• _PASSAGE_:
____________

Generate file paths for output chunks with support for query extraction markers using the path_gen() method:

from application_sdk.outputs import ParquetOutput

parquet_output = ParquetOutput(
output_path="/tmp/output",
output_suffix="data"
)

# Generate path for chunk
path = parquet_output.path_gen(
chunk_count=5,
chunk_part=2,
start_marker="query_start",
end_marker="query_end"
)
# Returns: /tmp/output/data_chunk_2_query_start_query_end.parquet

The path_gen() method constructs file paths based on chunk information and optional markers, which is useful for tracking query extraction boundaries or organizing output files.

Processing null fields

Use the process_null_fields() method to clean data before writing. This method recursively removes null values from dictionaries and lists:

from application_sdk.outputs import JsonOutput

json_output = JsonOutput(
output_path="/tmp/output",
output_suffix="data"
)

# Clean data with null field processing
cleaned_data = json_output.process_null_fields(
obj={"field1": "value", "field2": None, "nested": {"key": None}},
preserve_fields=["required_field", "identity_cycle"],
null_to_empty_dict_fields=["attributes", "customAttributes"]
)
# Returns: {"field1": "value", "nested": {"key": None}, "attributes": {}}

The method preserves specified fields even if null, converts nulls to empty dictionaries for specified fields, and removes null values from all other fields. This is particularly useful for JsonOutput when writing structured data.

Error handling

All output methods raise exceptions on failure. Wrap calls in try-except blocks to handle errors gracefully:

from application_sdk.outputs import ParquetOutput
from application_sdk.common.error_codes import IOError

try:
parquet_output = ParquetOutput(
output_path="/tmp/output",
output_suffix="data"
)
await parquet_output.write_dataframe(df)
except IOError as e:
print(f"IO error: {e}")
# Handle file system or object store errors
except ValueError as e:
print(f"Invalid configuration: {e}")
# Handle configuration errors
except Exception as e:
print(f"Unexpected error: {e}")
# Handle other errors

Common exceptions include IOError for file system and object store issues, ValueError for invalid configurations, and TypeError for incorrect DataFrame types.

____________

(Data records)

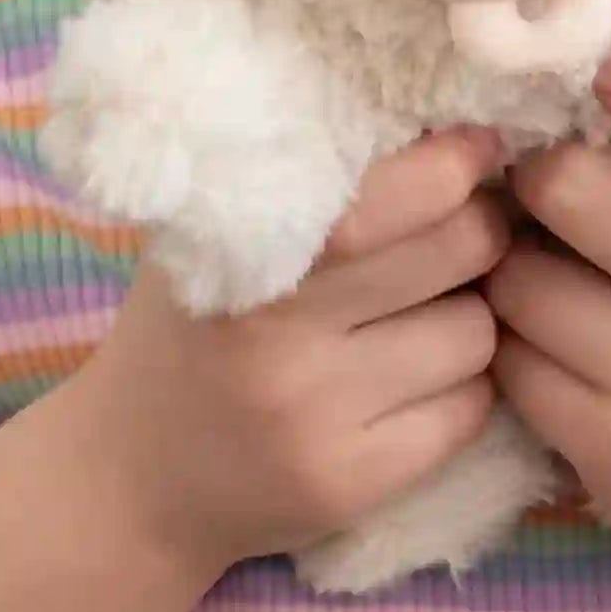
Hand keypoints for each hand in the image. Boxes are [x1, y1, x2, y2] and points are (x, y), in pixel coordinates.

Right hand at [67, 127, 513, 585]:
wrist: (131, 480)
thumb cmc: (190, 328)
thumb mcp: (214, 234)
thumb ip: (308, 181)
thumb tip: (439, 127)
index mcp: (246, 252)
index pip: (398, 195)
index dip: (457, 165)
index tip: (478, 147)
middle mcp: (279, 338)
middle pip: (461, 251)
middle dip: (477, 232)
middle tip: (459, 230)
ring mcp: (316, 418)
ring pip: (476, 334)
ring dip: (468, 318)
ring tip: (420, 316)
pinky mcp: (350, 485)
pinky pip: (468, 411)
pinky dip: (458, 390)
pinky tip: (411, 383)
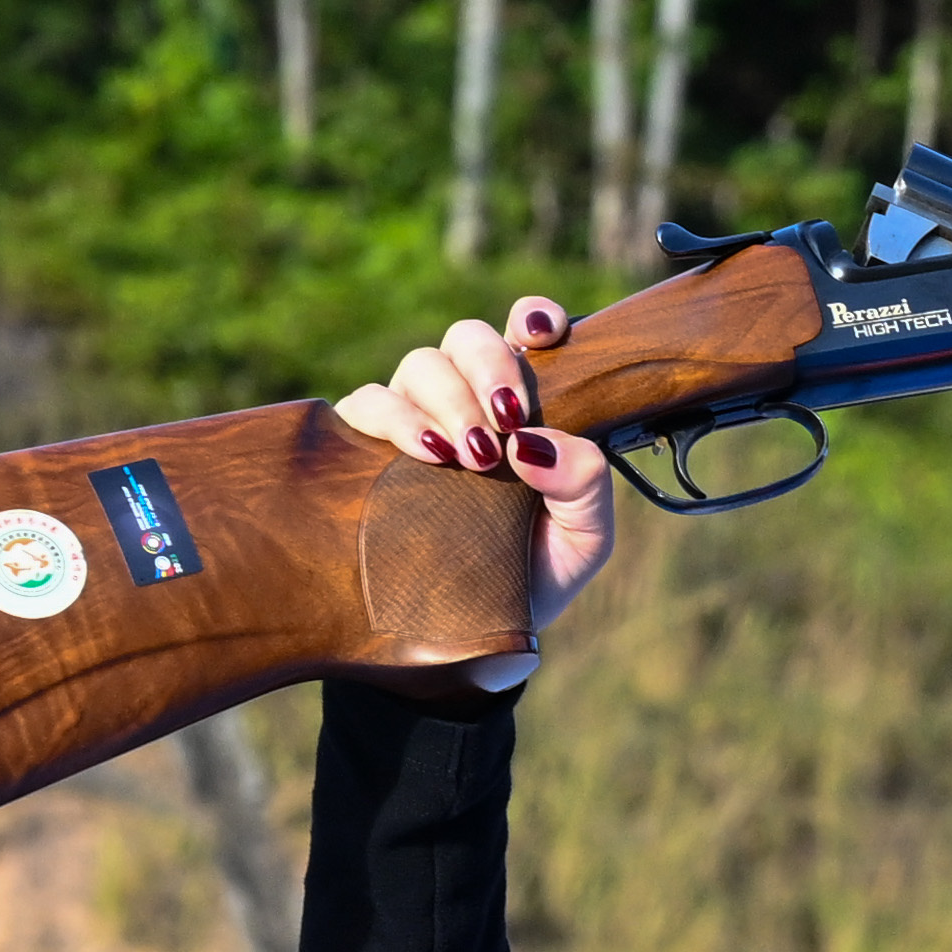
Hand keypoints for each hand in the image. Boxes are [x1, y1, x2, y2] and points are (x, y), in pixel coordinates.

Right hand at [330, 300, 621, 693]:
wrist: (476, 632)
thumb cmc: (533, 574)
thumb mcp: (583, 538)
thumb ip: (586, 485)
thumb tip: (538, 443)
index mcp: (525, 408)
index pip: (528, 336)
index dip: (535, 319)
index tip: (543, 333)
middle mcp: (468, 401)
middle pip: (468, 339)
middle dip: (489, 366)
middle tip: (508, 418)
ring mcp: (415, 417)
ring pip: (421, 366)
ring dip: (449, 400)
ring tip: (471, 455)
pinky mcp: (365, 444)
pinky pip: (369, 403)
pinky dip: (398, 419)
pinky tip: (427, 454)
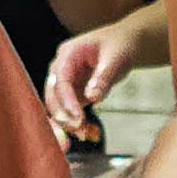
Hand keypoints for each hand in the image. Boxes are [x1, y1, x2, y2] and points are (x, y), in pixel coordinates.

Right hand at [44, 22, 131, 138]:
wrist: (124, 42)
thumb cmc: (120, 45)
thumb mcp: (116, 58)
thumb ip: (103, 78)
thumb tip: (92, 98)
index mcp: (68, 53)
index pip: (60, 79)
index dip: (66, 100)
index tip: (78, 118)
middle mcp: (61, 67)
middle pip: (52, 94)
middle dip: (62, 114)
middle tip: (78, 130)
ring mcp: (65, 80)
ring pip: (56, 104)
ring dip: (66, 120)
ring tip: (83, 134)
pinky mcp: (72, 92)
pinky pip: (67, 109)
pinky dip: (74, 121)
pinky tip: (86, 132)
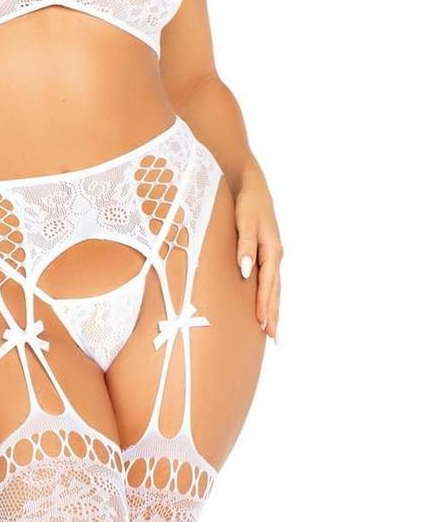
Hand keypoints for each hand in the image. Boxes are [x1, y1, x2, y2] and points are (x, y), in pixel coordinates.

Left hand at [234, 169, 282, 340]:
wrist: (252, 184)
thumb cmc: (247, 202)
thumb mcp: (245, 221)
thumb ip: (245, 246)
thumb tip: (245, 272)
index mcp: (272, 249)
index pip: (268, 284)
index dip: (265, 305)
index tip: (263, 324)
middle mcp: (275, 254)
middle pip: (275, 290)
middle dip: (274, 313)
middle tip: (273, 337)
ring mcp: (272, 253)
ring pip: (274, 286)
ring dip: (273, 306)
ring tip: (272, 328)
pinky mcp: (266, 251)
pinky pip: (269, 278)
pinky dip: (269, 293)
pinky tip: (265, 302)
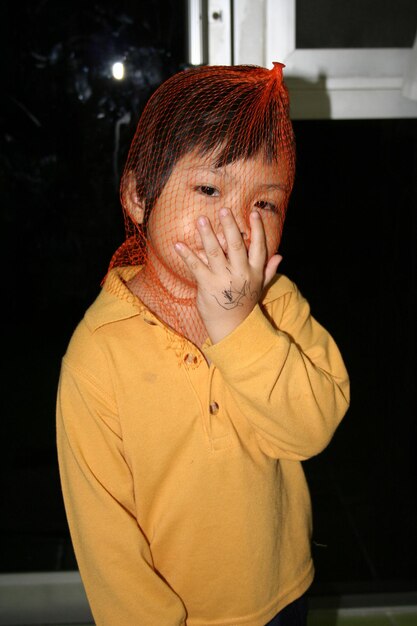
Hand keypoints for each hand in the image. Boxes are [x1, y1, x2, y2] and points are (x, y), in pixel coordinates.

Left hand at [174, 208, 281, 343]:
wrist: (232, 327)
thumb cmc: (243, 304)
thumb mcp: (259, 287)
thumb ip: (268, 270)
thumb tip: (280, 255)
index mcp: (254, 272)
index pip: (259, 247)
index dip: (257, 230)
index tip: (253, 213)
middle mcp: (240, 274)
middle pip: (236, 246)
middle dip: (230, 226)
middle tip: (224, 210)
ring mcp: (223, 279)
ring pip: (215, 253)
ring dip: (207, 235)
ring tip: (201, 219)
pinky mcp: (207, 285)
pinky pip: (196, 267)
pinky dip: (187, 255)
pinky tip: (178, 244)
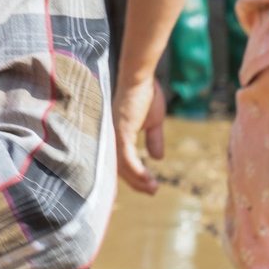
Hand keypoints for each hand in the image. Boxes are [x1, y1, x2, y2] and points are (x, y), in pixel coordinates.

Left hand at [111, 72, 165, 195]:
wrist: (141, 77)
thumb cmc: (145, 94)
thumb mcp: (153, 121)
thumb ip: (154, 139)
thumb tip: (158, 158)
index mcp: (116, 135)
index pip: (119, 162)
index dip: (132, 176)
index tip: (146, 185)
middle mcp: (111, 137)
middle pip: (118, 168)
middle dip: (136, 183)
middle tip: (152, 191)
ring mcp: (114, 135)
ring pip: (122, 167)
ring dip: (138, 180)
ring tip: (153, 188)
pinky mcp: (121, 132)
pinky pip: (127, 158)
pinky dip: (137, 171)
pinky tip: (148, 178)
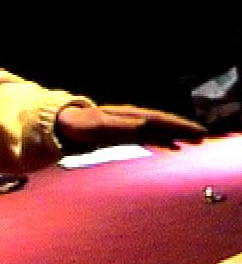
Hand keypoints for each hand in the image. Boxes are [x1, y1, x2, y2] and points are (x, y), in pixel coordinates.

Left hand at [56, 104, 207, 149]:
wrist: (62, 125)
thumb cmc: (80, 126)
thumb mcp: (100, 127)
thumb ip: (122, 127)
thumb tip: (147, 124)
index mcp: (128, 116)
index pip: (159, 120)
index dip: (178, 126)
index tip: (195, 132)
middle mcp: (130, 118)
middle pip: (161, 123)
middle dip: (181, 129)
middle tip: (202, 138)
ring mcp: (126, 125)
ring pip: (156, 129)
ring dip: (174, 135)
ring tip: (192, 142)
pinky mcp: (121, 133)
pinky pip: (147, 135)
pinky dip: (161, 140)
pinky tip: (171, 146)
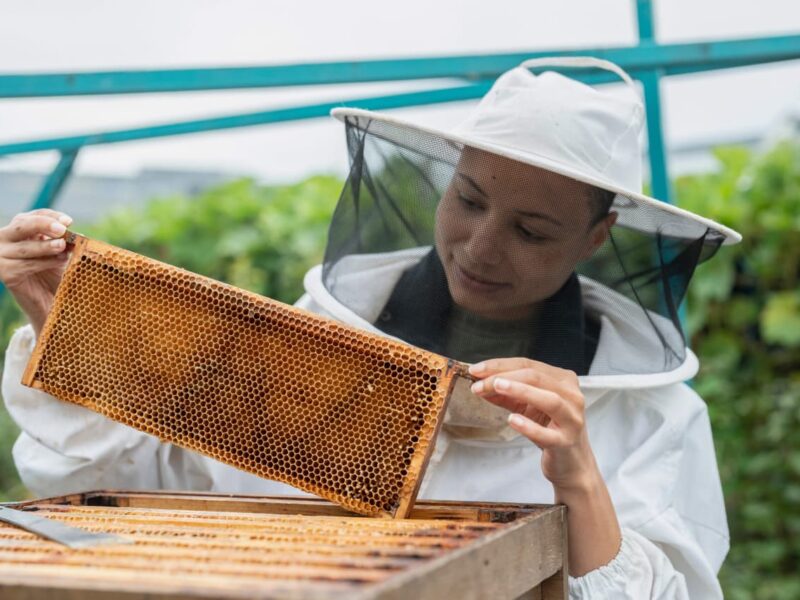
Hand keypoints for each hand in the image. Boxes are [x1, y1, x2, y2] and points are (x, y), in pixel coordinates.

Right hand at [0, 209, 72, 336]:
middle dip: (43, 225)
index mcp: (19, 230)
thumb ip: (64, 242)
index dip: (50, 216)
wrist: (50, 303)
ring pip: (25, 247)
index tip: (69, 221)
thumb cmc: (56, 274)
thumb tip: (75, 234)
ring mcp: (1, 256)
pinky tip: (59, 262)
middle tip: (63, 229)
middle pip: (21, 225)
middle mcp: (5, 239)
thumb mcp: (60, 253)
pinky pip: (26, 264)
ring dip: (47, 246)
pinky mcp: (4, 273)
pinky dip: (44, 262)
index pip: (32, 216)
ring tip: (64, 248)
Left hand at [468, 357, 598, 491]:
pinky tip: (512, 420)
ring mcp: (571, 419)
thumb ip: (506, 394)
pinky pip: (547, 434)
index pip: (528, 365)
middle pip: (536, 377)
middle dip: (503, 377)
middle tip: (478, 383)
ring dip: (520, 390)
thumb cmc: (549, 428)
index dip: (500, 365)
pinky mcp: (565, 442)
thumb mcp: (526, 407)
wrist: (571, 462)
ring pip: (549, 399)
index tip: (475, 370)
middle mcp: (571, 395)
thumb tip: (480, 384)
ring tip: (496, 387)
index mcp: (562, 380)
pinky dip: (529, 426)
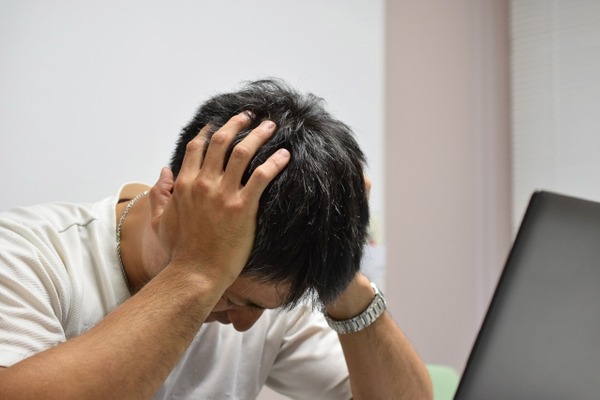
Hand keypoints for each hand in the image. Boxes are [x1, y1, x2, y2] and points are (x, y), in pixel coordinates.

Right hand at [149, 113, 289, 287]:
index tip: (218, 123)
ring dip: (258, 135)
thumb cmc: (179, 251)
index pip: (196, 147)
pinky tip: (285, 155)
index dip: (209, 131)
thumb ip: (159, 194)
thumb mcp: (159, 221)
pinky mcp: (243, 208)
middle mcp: (203, 183)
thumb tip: (164, 171)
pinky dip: (275, 162)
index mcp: (184, 184)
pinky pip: (262, 176)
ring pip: (243, 152)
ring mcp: (223, 194)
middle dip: (236, 124)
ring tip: (270, 126)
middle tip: (249, 117)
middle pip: (221, 142)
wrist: (195, 273)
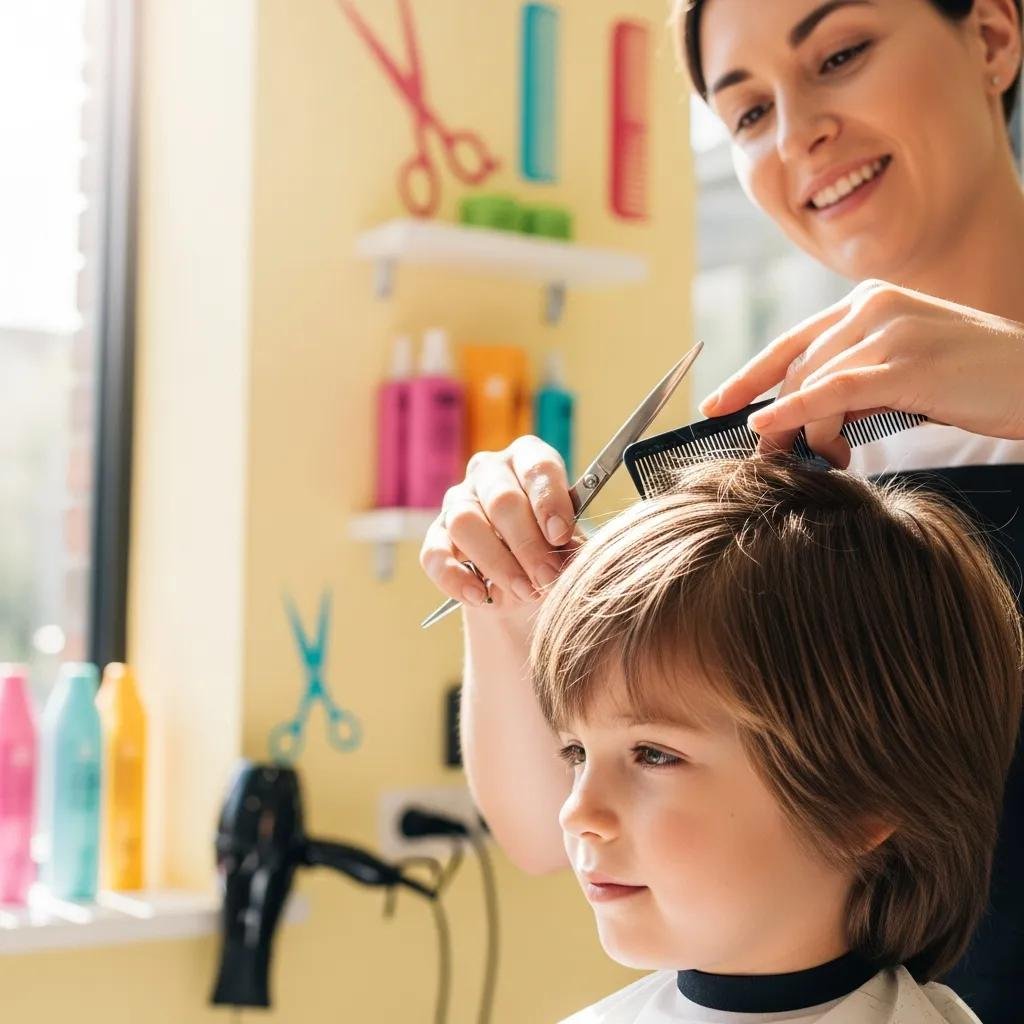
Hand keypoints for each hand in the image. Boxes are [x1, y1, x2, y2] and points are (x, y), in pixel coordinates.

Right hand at [419, 436, 584, 613]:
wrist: (525, 583)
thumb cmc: (553, 549)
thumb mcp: (569, 543)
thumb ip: (570, 545)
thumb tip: (567, 558)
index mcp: (528, 459)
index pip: (536, 466)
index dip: (549, 501)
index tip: (560, 536)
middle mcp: (489, 472)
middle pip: (501, 500)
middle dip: (528, 544)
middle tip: (548, 578)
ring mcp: (458, 500)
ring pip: (465, 523)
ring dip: (497, 563)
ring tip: (524, 592)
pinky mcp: (436, 534)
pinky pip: (434, 553)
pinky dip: (455, 578)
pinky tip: (479, 597)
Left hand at [698, 279, 1023, 467]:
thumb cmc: (973, 382)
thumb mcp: (901, 373)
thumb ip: (852, 383)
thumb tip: (799, 419)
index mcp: (869, 301)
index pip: (792, 342)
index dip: (749, 377)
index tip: (715, 406)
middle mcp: (872, 305)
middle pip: (797, 368)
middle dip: (778, 418)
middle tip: (775, 459)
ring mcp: (889, 329)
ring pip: (813, 384)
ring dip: (804, 431)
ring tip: (824, 459)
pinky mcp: (905, 361)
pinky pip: (833, 391)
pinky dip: (795, 412)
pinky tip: (768, 428)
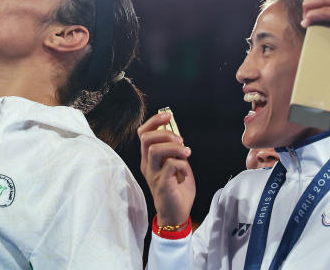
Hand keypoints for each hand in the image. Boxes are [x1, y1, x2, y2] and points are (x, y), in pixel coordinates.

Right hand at [138, 111, 194, 227]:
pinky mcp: (161, 184)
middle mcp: (147, 164)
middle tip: (180, 140)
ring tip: (186, 152)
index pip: (143, 133)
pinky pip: (169, 166)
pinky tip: (185, 170)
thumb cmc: (177, 190)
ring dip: (174, 147)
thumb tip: (178, 135)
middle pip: (146, 138)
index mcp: (149, 158)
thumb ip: (175, 151)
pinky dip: (180, 163)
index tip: (168, 115)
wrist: (176, 214)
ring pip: (154, 150)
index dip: (154, 121)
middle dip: (166, 134)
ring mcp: (153, 174)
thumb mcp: (177, 165)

____________

• _WHAT THE EXERCISE ASKS_: Write the next part of the passage on the SDK's output classes, picking up after its final sentence. These rows were taken from a different source than the passage above them.

• _WRITTEN REPLY_:
Statistics and monitoring

All outputs track statistics and record metrics for monitoring. Retrieve statistics after writing data:

from application_sdk.outputs import JsonOutput

json_output = JsonOutput(
output_path="/tmp/output",
output_suffix="data"
)

# Write data
await json_output.write_dataframe(df)

# Get statistics
stats = await json_output.get_statistics(typename="table")
print(f"Total records: {stats.total_record_count}")
print(f"Chunks written: {stats.chunk_count}")
print(f"Partitions: {stats.partitions}")

The get_statistics() method returns an ActivityStatistics object containing total record count, chunk count, and partition information. Use the typename parameter to filter statistics by entity type.

Workflow integration

Integrate outputs into metadata extraction workflows by using outputs within fetch and transform functions:

from application_sdk.outputs import ParquetOutput
from application_sdk.inputs import SQLQueryInput

async def fetch_and_transform_databases(workflow_args):
# Fetch data from source
sql_input = SQLQueryInput(
query="SELECT * FROM information_schema.databases",
engine=workflow_args["engine"]
)
df = await sql_input.get_dataframe()

# Transform data
transformed_df = transform_database_metadata(df)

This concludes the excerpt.